- Opening Delimiter -

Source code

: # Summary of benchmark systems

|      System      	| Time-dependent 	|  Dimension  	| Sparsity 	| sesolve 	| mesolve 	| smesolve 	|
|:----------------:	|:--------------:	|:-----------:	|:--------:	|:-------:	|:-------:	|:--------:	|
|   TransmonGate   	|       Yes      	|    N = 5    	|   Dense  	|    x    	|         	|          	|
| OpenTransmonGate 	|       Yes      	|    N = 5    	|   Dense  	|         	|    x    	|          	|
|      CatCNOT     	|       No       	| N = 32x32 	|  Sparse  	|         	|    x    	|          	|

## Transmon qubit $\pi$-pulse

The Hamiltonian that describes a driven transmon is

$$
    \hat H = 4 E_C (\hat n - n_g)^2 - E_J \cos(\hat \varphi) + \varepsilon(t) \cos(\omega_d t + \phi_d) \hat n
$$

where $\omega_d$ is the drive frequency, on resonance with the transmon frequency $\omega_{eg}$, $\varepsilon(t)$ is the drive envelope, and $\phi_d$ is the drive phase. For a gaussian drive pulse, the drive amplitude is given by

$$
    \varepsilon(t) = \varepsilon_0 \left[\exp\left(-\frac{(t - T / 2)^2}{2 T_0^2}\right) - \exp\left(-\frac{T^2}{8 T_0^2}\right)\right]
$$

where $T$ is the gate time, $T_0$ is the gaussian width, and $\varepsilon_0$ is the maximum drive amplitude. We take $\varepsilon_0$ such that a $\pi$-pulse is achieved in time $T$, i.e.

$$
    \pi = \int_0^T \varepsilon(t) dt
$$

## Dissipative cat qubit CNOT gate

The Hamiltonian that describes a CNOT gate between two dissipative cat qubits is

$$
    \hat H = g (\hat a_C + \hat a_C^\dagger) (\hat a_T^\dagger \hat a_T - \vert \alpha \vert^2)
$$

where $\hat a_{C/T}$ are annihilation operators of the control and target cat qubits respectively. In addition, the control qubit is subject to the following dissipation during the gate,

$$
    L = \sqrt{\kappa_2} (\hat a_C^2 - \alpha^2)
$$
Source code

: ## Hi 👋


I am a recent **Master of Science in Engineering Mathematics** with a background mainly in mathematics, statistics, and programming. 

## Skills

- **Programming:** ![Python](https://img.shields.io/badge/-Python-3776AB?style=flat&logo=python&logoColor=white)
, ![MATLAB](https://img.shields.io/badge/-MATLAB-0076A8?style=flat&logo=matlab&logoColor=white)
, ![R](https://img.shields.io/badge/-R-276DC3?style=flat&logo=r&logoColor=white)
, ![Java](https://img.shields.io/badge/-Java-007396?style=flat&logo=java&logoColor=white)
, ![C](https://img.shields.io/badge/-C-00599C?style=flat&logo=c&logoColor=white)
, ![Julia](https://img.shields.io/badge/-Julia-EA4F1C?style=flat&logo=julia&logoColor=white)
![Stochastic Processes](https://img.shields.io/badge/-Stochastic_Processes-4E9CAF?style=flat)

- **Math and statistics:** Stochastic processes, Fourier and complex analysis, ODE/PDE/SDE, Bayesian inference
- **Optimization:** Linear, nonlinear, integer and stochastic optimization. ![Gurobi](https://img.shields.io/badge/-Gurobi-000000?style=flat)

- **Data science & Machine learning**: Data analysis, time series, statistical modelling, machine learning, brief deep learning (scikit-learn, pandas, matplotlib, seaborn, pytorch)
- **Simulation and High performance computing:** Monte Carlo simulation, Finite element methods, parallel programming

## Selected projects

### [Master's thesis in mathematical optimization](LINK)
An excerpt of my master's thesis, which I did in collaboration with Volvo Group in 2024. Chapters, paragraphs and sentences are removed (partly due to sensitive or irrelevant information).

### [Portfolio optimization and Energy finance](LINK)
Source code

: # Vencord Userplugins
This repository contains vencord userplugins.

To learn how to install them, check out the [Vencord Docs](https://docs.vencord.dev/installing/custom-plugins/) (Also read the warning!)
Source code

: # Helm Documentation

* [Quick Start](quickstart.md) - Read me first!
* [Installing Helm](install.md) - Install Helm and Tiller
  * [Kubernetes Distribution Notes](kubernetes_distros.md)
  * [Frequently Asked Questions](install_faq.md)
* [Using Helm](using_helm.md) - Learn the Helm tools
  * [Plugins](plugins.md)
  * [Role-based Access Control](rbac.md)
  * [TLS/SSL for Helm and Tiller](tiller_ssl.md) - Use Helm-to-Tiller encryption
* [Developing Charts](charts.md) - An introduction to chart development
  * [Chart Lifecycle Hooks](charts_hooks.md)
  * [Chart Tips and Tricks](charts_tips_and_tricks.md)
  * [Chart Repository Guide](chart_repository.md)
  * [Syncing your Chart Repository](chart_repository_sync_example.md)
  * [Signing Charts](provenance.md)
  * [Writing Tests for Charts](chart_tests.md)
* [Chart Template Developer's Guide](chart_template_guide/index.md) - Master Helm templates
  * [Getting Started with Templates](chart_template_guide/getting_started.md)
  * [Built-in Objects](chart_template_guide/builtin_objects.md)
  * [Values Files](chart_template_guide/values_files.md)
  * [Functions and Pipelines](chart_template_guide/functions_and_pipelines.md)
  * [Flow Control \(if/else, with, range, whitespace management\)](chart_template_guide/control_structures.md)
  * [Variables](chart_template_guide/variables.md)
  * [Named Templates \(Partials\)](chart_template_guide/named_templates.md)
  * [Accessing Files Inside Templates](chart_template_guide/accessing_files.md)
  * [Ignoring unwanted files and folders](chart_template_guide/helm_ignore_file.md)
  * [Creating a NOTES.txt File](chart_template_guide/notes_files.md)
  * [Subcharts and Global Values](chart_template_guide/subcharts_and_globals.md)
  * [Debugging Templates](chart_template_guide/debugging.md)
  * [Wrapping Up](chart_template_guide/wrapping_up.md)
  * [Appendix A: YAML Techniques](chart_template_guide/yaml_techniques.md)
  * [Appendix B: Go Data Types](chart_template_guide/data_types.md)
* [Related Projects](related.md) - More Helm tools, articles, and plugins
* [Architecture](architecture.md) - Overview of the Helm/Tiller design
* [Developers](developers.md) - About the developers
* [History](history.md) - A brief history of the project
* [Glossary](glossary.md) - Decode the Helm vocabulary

- Closing Delimiter -

### [WHAT THE TASK ASKS]
For the listing shown above, count the lines that contain the word "Tiller" and supply only the result.

### [EXPECTED ANSWER]
3